Sup, Dear Reader? It’s been a long day, but a good one, so I’m in a relatively peppy mood. I was on a shoot today from 7 AM (which is kid’s stuff compared to some of the call times this business demands) to 7:30 PM, serving as the director of photography. While I’m far from experienced in this position, I must admit I find myself enjoying it way more than I thought I would. It’s fun, in a way, to disengage from the director’s worries and focus on pretty pictures, evocative lighting, good framing. It’s a highly technical, insanely busy job, and it always leaves you feeling important.
The project was interesting, since it did not feature any actors. My director had recently lost his grandmother, and her house remained untouched, so he decided to do an experimental documentary about the memories associated with things we leave behind. The topic sounds a little dry until you see the house: vintage 70s architecture, absolutely wall-to-wall pack rat clutter, and a gorgeous view of the ocean and the mountains. There were spare engine parts sitting around in the alleys, dozens of paintings all over the walls, and all kinds of visually evocative things like that.

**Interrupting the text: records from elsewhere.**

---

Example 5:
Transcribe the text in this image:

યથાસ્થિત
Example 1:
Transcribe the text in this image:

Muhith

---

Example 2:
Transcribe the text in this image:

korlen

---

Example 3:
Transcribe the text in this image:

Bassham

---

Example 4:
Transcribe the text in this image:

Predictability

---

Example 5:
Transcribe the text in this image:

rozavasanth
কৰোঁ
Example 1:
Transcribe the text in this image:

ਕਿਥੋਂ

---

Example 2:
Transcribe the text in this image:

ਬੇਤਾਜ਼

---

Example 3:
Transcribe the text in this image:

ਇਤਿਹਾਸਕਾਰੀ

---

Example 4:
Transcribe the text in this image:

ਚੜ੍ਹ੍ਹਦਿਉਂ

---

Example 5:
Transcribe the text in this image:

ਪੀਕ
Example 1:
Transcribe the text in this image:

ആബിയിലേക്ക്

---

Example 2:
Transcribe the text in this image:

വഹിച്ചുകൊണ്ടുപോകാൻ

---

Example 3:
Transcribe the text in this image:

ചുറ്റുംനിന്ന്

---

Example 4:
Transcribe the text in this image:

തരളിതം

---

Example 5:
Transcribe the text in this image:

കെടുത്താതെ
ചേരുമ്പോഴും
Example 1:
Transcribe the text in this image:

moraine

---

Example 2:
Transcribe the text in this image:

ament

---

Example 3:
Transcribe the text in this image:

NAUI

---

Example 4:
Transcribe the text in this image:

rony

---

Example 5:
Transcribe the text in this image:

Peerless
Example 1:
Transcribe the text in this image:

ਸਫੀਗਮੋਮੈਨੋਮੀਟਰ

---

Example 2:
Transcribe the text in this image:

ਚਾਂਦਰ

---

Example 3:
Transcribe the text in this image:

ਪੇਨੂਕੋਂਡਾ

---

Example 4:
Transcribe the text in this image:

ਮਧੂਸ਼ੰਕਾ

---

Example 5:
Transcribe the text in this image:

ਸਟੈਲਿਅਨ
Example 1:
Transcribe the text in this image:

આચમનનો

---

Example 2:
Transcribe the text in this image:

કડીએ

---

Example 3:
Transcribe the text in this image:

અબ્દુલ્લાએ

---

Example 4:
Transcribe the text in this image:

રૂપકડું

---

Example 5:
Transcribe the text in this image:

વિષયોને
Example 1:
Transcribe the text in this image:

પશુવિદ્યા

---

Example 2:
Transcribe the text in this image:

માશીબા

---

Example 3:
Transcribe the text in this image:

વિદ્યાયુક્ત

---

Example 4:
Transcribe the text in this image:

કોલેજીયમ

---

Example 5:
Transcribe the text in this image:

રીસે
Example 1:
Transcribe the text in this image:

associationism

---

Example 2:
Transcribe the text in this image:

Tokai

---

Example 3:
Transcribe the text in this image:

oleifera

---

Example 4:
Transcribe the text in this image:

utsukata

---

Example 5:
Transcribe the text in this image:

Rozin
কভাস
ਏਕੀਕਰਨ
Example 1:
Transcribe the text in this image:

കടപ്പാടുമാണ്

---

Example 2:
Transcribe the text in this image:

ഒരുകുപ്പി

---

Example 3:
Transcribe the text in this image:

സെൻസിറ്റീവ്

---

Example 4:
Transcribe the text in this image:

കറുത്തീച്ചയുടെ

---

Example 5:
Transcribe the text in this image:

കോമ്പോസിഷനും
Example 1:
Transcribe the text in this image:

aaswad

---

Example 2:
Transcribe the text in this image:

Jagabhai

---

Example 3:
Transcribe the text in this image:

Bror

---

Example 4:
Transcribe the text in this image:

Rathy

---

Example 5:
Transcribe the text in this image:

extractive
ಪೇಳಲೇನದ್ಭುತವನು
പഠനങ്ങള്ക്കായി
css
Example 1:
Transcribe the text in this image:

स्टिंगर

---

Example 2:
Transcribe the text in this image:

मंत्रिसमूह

On budget and time constraints such as ours, my preferred method of color control is lying to the white balance, which is basically the same as deliberately choosing exterior film stock to shoot inside. It’s an easy trick, you just show the camera a blue piece of paper (or in this case, a white sheet of paper with a blue gel over the lens) and press white balance, thus telling the EX-1 that “This is white.” Of course, it isn’t white, but now your colors get adjusted, and the light around you begins to look like its opposite on the color wheel. Give the camera a blue sheet, you get orange light, or vice versa. There are many subtleties to this trick, in particular being careful not to overdo it and playing with shades of color, but in the broad strokes that’s how it goes. The result was a pleasing golden hue that my producer jokingly called, “Looking through a glass of iced tea.”
The day honestly flew by, it was a blast getting to work exclusively with locations and not actors. Nothing against our dear thespians, we love them, but from a technical standpoint it was the perfect training exercise for a person like me. I got a chance to play with rooms, giving them different emotions by manipulating the fundamentals of photography. I also had a gaffer who moved my lights for me, while I shouted out, “More…more…less!” and I’m always up for that.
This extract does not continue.